((

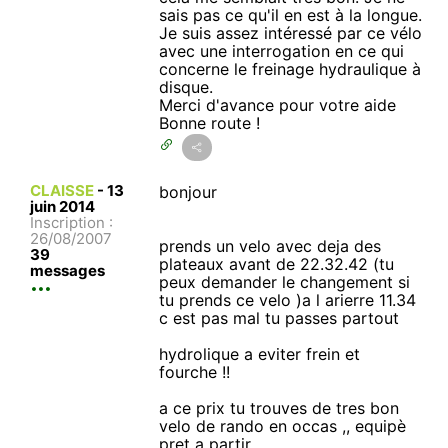
sais pas ce qu'il en est à la longue.
Je suis assez intéressé par ce vélo
avec une interrogation en ce qui
concerne le freinage hydraulique à
disque.
Merci d'avance pour votre aide
Bonne route !
CLAISSE
-
13
bonjour
juin 2014
Inscription :
26/08/2007
prends un velo avec deja des
39
plateaux avant de 22.32.42 (tu
messages
peux demander le changement si
tu prends ce velo )a l arierre 11.34
c est pas mal tu passes partout
hydrolique a eviter frein et
fourche !!
a ce prix tu trouves de tres bon
velo de rando en occas ,, equipè
pret a partir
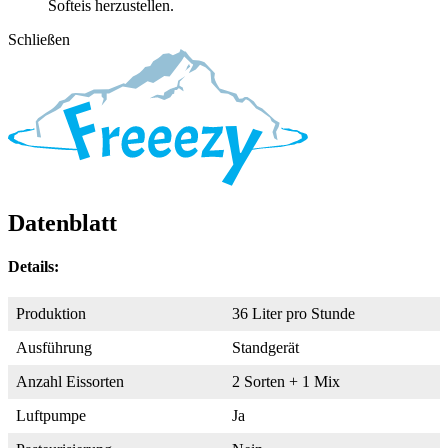
Softeis herzustellen.
Schließen
Datenblatt
Details:
Produktion
36 Liter pro Stunde
Ausführung
Standgerät
Anzahl Eissorten
2 Sorten + 1 Mix
Luftpumpe
Ja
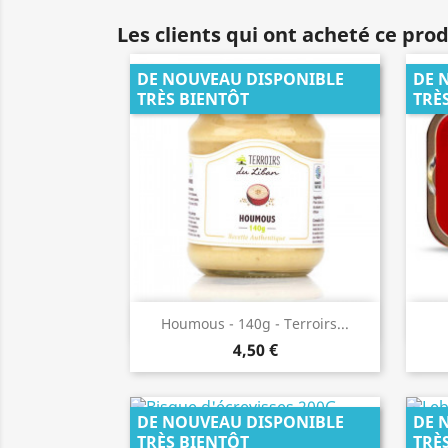
Les clients qui ont acheté ce pro
DE NOUVEAU DISPONIBLE
DE 
TRÈS BIENTÔT
TRÈ
Aperçu rapide

Houmous - 140g - Terroirs...
4,50 €
DE NOUVEAU DISPONIBLE
DE 
TRÈS BIENTÔT
TRÈ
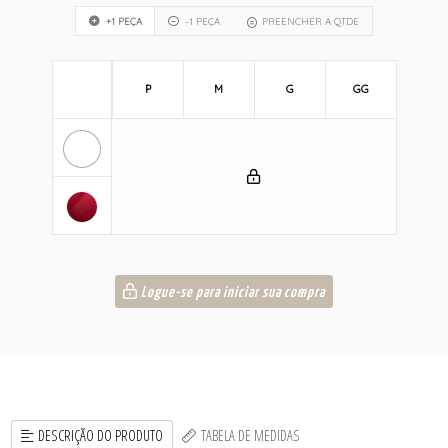
+1 PEÇA
-1 PEÇA
PREENCHER A QTDE
P
M
G
GG
Logue-se para iniciar sua compra
DESCRIÇÃO DO PRODUTO
TABELA DE MEDIDAS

))

Leave every image out and retype the entries above word for word.

sais pas ce qu'il en est à la longue.
Je suis assez intéressé par ce vélo
avec une interrogation en ce qui
concerne le freinage hydraulique à
disque.
Merci d'avance pour votre aide
Bonne route !
CLAISSE
-
13
bonjour
juin 2014
Inscription :
26/08/2007
prends un velo avec deja des
39
plateaux avant de 22.32.42 (tu
messages
peux demander le changement si
tu prends ce velo )a l arierre 11.34
c est pas mal tu passes partout
hydrolique a eviter frein et
fourche !!
a ce prix tu trouves de tres bon
velo de rando en occas ,, equipè
pret a partir
Softeis herzustellen.
Schließen
Datenblatt
Details:
Produktion
36 Liter pro Stunde
Ausführung
Standgerät
Anzahl Eissorten
2 Sorten + 1 Mix
Luftpumpe
Ja
Les clients qui ont acheté ce pro
DE NOUVEAU DISPONIBLE
DE 
TRÈS BIENTÔT
TRÈ
Aperçu rapide

Houmous - 140g - Terroirs...
4,50 €
DE NOUVEAU DISPONIBLE
DE 
TRÈS BIENTÔT
TRÈ
+1 PEÇA
-1 PEÇA
PREENCHER A QTDE
P
M
G
GG
Logue-se para iniciar sua compra
DESCRIÇÃO DO PRODUTO
TABELA DE MEDIDAS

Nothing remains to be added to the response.